Éternel retour et temps périodique dans la philosophie stoïcienne
Jean-Baptiste Gourinat
Selon les Stoïciens, à l’issue d’une longue période de temps l’univers entier s’embrase. Tout disparaît alors, sauf le feu divin lui-même. L’univers renaît ensuite à l’identique. Ce processus se répète à l’infini, d’où l’expression « retour éternel » (jamais employée par les Stoïciens). Mais comment certains événements peuvent-ils en précéder d’autres, s’ils doivent se répéter après eux ? Et comment le même individu peut-il renaître, si sa substance est détruite ? La première difficulté était probablement résolue par l’interruption du temps entre deux périodes de l’univers, et la discussion de la seconde inséparable d’un critère de l’identité qui ne tienne ni à la substance corporelle ni à des détails physiques inessentiels.

# Contenu des données
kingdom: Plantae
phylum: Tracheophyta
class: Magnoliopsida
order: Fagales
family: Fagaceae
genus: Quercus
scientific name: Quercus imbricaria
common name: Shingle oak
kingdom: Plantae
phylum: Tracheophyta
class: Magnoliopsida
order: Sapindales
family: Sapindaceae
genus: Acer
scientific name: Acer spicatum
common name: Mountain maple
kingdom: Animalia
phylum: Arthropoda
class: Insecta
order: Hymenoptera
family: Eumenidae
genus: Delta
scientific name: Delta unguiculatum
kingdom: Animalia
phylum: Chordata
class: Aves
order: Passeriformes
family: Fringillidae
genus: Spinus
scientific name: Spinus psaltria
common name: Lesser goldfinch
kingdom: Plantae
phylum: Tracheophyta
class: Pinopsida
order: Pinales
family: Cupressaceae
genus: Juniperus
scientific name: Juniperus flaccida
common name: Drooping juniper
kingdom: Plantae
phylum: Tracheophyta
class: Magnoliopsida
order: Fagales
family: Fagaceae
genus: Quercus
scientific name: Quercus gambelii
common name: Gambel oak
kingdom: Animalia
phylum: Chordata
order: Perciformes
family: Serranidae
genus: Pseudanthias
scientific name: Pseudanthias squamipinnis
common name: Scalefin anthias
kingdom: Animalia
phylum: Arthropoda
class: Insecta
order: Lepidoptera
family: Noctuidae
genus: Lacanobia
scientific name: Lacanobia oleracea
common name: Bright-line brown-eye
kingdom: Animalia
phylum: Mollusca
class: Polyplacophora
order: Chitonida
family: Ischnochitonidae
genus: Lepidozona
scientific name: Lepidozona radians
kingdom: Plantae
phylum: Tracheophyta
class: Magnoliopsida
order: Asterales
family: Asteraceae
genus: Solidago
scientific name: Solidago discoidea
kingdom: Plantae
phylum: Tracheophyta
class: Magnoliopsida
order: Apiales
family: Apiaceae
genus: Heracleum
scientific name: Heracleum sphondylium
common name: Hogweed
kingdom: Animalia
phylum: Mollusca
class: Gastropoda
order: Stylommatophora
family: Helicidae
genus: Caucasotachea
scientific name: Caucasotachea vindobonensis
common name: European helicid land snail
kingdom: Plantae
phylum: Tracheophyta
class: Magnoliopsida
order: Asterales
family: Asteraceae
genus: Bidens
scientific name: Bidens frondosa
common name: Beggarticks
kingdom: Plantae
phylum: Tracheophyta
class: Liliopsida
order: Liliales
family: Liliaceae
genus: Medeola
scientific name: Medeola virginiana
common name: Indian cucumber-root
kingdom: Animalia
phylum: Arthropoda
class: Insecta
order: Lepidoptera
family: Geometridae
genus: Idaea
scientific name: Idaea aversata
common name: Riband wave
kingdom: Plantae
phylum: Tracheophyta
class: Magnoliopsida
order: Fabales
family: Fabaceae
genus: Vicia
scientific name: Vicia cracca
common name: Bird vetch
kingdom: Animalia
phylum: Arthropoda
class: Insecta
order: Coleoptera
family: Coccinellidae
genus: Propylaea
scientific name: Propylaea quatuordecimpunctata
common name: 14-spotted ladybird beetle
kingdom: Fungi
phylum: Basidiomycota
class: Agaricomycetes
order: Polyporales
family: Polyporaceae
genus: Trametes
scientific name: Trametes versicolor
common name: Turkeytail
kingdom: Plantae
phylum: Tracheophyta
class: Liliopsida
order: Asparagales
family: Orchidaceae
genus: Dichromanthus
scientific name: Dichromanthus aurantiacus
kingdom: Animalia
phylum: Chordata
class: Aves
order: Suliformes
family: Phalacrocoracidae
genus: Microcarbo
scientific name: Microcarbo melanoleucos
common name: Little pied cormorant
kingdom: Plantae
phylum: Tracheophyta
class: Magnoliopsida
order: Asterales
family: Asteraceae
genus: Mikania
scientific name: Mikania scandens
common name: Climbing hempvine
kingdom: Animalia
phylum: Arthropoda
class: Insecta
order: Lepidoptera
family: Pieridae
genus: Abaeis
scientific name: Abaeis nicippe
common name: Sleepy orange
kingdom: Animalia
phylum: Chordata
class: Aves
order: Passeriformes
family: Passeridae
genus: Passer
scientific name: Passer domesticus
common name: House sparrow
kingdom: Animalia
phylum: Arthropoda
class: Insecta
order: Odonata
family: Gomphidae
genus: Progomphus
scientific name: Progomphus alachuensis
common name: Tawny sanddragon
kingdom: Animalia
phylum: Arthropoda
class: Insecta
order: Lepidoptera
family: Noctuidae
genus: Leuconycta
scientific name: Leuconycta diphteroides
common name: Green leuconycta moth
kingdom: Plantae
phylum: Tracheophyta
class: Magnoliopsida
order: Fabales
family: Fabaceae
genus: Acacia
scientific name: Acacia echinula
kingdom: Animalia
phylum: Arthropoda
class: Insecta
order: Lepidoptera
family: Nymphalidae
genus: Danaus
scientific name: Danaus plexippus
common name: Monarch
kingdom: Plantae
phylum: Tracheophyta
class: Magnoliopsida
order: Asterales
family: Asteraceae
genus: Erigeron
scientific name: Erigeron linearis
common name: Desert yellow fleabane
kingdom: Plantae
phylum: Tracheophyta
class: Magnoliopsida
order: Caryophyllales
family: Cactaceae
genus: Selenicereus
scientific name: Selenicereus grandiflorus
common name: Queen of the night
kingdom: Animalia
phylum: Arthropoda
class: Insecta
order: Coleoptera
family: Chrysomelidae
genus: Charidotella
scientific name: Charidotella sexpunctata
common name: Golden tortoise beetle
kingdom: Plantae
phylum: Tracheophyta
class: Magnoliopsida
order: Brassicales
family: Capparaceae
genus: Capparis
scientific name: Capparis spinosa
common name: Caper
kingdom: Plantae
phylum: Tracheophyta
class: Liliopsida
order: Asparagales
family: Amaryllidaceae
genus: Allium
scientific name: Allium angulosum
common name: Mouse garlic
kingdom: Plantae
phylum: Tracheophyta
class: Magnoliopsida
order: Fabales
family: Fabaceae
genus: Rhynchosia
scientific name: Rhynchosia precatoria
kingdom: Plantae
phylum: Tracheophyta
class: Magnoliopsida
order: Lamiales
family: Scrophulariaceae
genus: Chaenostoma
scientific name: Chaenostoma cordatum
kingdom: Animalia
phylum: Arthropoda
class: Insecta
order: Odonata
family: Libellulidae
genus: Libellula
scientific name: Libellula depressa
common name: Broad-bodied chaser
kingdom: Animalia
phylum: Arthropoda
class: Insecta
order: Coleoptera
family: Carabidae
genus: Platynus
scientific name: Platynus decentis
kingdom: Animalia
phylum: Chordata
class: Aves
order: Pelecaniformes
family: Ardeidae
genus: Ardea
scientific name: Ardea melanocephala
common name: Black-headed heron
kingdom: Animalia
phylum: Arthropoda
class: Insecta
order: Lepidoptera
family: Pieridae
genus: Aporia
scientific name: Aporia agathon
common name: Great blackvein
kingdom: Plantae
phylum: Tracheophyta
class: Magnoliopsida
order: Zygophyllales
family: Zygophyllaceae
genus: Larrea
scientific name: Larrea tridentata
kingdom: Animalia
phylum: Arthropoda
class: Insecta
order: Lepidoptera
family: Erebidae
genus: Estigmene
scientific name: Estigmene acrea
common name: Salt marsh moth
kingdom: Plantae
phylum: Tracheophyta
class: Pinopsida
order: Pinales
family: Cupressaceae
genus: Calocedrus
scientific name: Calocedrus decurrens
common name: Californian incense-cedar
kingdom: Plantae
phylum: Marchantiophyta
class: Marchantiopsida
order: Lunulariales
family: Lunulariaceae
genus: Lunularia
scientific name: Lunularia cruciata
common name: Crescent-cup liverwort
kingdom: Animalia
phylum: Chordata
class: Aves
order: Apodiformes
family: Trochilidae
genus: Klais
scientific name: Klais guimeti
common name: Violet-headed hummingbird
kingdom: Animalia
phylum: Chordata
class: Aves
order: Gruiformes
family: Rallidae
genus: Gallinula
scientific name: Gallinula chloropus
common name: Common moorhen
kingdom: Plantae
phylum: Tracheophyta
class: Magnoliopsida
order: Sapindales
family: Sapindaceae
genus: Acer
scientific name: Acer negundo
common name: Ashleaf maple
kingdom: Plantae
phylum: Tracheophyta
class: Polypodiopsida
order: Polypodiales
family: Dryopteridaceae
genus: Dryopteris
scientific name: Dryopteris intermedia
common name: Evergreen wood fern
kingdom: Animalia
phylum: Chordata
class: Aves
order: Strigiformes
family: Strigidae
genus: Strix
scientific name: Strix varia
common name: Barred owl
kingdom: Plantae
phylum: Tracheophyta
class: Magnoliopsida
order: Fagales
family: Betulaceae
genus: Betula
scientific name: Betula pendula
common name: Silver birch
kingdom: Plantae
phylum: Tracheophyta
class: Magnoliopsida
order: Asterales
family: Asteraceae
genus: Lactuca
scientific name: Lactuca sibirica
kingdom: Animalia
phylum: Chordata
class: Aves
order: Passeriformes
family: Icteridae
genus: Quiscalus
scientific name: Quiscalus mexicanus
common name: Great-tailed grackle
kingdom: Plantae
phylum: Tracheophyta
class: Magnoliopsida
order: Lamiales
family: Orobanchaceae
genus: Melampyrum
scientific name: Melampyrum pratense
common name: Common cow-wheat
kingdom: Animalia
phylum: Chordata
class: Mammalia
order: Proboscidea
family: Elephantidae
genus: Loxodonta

# Consigne
Reproduisez mot pour mot l'extrait sur l'éternel retour chez les Stoïciens, du titre jusqu'à la dernière phrase.

# Réponse attendue
Éternel retour et temps périodique dans la philosophie stoïcienne
Jean-Baptiste Gourinat
Selon les Stoïciens, à l’issue d’une longue période de temps l’univers entier s’embrase. Tout disparaît alors, sauf le feu divin lui-même. L’univers renaît ensuite à l’identique. Ce processus se répète à l’infini, d’où l’expression « retour éternel » (jamais employée par les Stoïciens). Mais comment certains événements peuvent-ils en précéder d’autres, s’ils doivent se répéter après eux ? Et comment le même individu peut-il renaître, si sa substance est détruite ? La première difficulté était probablement résolue par l’interruption du temps entre deux périodes de l’univers, et la discussion de la seconde inséparable d’un critère de l’identité qui ne tienne ni à la substance corporelle ni à des détails physiques inessentiels.